- Meeting abstract
- Open Access
Feasibility and clinical effectiveness of pre-hospital prothrombin complex concentrates (Octaplex/Beriplex) in anticoagulated patients with traumatic intracranial haemorrhage
© Brooks et al. 2015
Published: 11 September 2015
Incidence and mortality from traumatic intra-cranial haemorrhage (ICH) is increased in patients on warfarin . Prothrombin Complex Concentrates (PCC) rapidly reverse warfarin anti-coagulation and have been shown to reduce haematoma expansion and mortality in warfarinised patients sustaining ICH .
We aimed to determine the feasibility of pre-hospital use of PCCs by physicians and their clinical effectiveness in warfarinised patients sustaining traumatic ICH.
Patients were identified from the Trauma Audit and Research Network (TARN) database.
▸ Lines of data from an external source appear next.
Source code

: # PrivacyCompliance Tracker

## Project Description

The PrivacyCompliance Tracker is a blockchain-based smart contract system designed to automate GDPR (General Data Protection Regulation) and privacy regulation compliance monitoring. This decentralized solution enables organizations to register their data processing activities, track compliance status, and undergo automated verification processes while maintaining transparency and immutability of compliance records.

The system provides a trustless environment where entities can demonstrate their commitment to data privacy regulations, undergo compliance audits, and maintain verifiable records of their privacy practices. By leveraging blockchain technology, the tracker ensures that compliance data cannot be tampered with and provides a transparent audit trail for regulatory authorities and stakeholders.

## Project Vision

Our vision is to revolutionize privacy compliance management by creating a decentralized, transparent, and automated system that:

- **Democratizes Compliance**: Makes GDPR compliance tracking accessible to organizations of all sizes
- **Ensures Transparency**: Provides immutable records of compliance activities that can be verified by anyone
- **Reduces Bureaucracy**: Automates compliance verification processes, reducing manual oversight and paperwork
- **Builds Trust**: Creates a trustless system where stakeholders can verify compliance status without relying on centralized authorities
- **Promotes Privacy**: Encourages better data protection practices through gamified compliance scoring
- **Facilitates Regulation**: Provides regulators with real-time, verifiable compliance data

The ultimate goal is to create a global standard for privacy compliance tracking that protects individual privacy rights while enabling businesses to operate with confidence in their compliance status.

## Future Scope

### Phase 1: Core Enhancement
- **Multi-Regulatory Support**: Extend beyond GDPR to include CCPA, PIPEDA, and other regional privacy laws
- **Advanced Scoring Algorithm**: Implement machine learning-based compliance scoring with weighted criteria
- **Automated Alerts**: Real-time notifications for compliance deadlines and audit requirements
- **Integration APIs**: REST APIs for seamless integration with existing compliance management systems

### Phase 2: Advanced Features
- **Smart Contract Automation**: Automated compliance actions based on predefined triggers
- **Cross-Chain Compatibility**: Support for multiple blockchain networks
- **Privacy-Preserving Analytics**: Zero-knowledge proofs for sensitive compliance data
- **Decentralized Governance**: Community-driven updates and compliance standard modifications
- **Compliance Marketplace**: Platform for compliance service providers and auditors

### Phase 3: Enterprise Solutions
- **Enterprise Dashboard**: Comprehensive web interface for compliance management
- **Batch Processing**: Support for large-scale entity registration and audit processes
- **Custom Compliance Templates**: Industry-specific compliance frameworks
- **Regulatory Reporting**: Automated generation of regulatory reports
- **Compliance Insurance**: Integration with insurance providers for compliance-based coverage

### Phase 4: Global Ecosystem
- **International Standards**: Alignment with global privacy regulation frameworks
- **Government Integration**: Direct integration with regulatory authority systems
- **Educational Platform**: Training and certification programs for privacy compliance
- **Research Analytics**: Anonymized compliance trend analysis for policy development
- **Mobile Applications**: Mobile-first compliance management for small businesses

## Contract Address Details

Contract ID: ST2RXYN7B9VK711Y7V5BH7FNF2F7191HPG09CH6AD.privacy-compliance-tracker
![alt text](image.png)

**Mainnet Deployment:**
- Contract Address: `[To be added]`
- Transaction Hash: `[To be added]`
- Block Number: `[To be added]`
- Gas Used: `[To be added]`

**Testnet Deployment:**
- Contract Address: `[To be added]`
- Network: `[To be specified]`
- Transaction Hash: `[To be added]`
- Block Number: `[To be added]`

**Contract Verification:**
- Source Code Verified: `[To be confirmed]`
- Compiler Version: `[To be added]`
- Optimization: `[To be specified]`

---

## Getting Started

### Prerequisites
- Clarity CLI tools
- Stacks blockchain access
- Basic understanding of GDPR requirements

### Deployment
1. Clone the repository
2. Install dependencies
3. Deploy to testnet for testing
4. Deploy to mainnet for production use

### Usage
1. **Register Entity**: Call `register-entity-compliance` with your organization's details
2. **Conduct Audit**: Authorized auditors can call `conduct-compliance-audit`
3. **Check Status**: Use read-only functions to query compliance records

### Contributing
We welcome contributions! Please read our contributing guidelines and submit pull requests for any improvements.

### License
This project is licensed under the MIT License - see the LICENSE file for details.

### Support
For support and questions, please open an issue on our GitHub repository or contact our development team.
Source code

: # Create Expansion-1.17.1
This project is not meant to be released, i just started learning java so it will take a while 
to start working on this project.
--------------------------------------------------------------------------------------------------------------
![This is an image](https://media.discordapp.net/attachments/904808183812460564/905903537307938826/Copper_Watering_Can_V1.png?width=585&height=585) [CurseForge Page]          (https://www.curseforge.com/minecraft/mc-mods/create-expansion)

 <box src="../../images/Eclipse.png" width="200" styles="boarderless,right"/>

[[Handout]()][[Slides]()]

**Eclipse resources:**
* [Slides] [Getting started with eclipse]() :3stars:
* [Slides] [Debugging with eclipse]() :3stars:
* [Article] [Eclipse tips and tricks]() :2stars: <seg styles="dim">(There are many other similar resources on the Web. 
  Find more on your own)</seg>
We recorded demographic data, transfer method, injury mechanism and severity, time to blood sampling and reversal of anticoagulation, effectiveness of PCCs and patient outcome data.
197 patients aged over 60 with traumatic ICH were admitted to University Hospital Southampton between April 2012 and May 2014. Mean age was 79 (range 61-98). More patients, 32/197 (16%), were anti-coagulated with warfarin, than other study populations (9%) . One patient arrived by helicopter.
International Normalised Ratio (INR) was obtained within 8 hours of admission in 80% of cases. Failure to achieve this target was usually a result of inadequacy of samples sent. A small number of patients died before samples could be obtained. 11% (21/197) of patients had an INR ≥2.0, and were reversed with PCC and vitamin K. Post-reversal INR ≤1.5 was not achieved in two patients (INR = 1.6). Overall mortality for warfarinised patients (25%) was higher than their non-anti-coagulated counterparts (15%).
Only one anti-coagulated patient with traumatic ICH was treated by a pre-hospital physician. The majority of these patients received timely and effective reversal of their anticoagulation in-hospital following current guidelines. Notably, only 11% had an INR >2.
Pre-hospital PCC use requires investment in portable near-patient testing, interpretation of results and prescription of blood products. Our results support rapid transfer to hospital and timely, preferably near-patient, testing rather than investment in pre-hospital PCC use.